#### Lesetext
Praktisch wird das über Abgleich mit DAC/NRF, Stoffdaten (Stabilität, pH, Inkompatibilitäten), Erfahrung und ggf. Herstellerangaben erkannt. Wenn Stabilität oder Sicherheit nicht beherrschbar beurteilbar ist, ist Rücksprache mit dem Arzt erforderlich und ggf. keine Herstellung möglich.

Examens-Tipp: Antworte strukturiert: erst „sichtbar vs. unsichtbar“, dann nenne 3–4 typische Trigger (pH, Salzbildung, Tenside, Grundlage/Emulsion, Konservierung, Packmittel). Damit zeigst du, dass du Inkompatibilitäten nicht nur an Ausfällungen erkennst, sondern vorausschauend prüfst.

Frage 2

Prüferin: Welche Art von Inkompatibilität liegt vor, wenn sich nach dem Anrühren einer Lösung eine Trübung oder ein Bodensatz bildet, und wie ordnen Sie das pharmazeutisch ein?
########
#### Datenauszüge
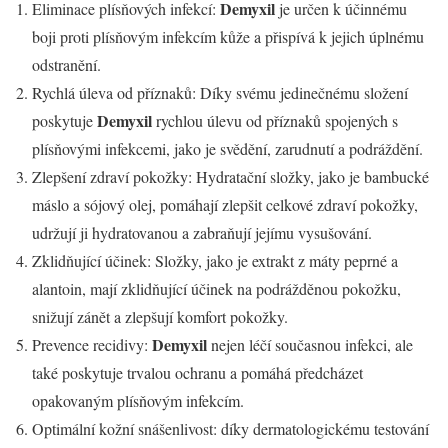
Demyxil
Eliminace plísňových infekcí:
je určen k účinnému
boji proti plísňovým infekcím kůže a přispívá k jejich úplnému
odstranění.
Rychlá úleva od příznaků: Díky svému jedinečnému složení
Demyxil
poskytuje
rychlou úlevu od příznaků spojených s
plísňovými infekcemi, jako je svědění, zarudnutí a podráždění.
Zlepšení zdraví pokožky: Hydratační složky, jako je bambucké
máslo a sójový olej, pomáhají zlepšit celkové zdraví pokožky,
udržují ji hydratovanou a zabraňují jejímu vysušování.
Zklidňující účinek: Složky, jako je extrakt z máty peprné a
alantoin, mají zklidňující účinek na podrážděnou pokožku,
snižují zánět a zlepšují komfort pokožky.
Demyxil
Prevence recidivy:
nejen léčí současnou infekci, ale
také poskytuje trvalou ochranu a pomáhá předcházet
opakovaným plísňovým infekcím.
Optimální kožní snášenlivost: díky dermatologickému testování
########
#### Datenauszüge
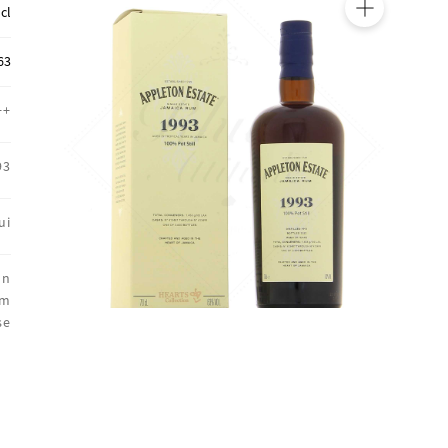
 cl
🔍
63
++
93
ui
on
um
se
########
#### Datenauszüge
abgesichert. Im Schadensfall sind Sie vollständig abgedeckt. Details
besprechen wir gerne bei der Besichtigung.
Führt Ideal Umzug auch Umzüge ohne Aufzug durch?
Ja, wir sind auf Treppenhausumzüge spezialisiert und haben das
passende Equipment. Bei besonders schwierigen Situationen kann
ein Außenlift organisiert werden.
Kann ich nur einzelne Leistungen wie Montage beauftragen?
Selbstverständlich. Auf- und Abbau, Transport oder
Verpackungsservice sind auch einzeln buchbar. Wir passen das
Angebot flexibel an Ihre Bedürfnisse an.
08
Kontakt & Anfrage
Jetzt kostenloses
########
Aufgabe
Extrahieren Sie wortgetreu einen Abschnitt aus dem Text zu Inkompatibilitäten: Beginnen Sie bei den Worten „Praktisch wird das“ und enden Sie nach „sondern vorausschauend prüfst.“. Die Einträge spielen hierfür keine Rolle.

Ergebnis
Praktisch wird das über Abgleich mit DAC/NRF, Stoffdaten (Stabilität, pH, Inkompatibilitäten), Erfahrung und ggf. Herstellerangaben erkannt. Wenn Stabilität oder Sicherheit nicht beherrschbar beurteilbar ist, ist Rücksprache mit dem Arzt erforderlich und ggf. keine Herstellung möglich.

Examens-Tipp: Antworte strukturiert: erst „sichtbar vs. unsichtbar“, dann nenne 3–4 typische Trigger (pH, Salzbildung, Tenside, Grundlage/Emulsion, Konservierung, Packmittel). Damit zeigst du, dass du Inkompatibilitäten nicht nur an Ausfällungen erkennst, sondern vorausschauend prüfst.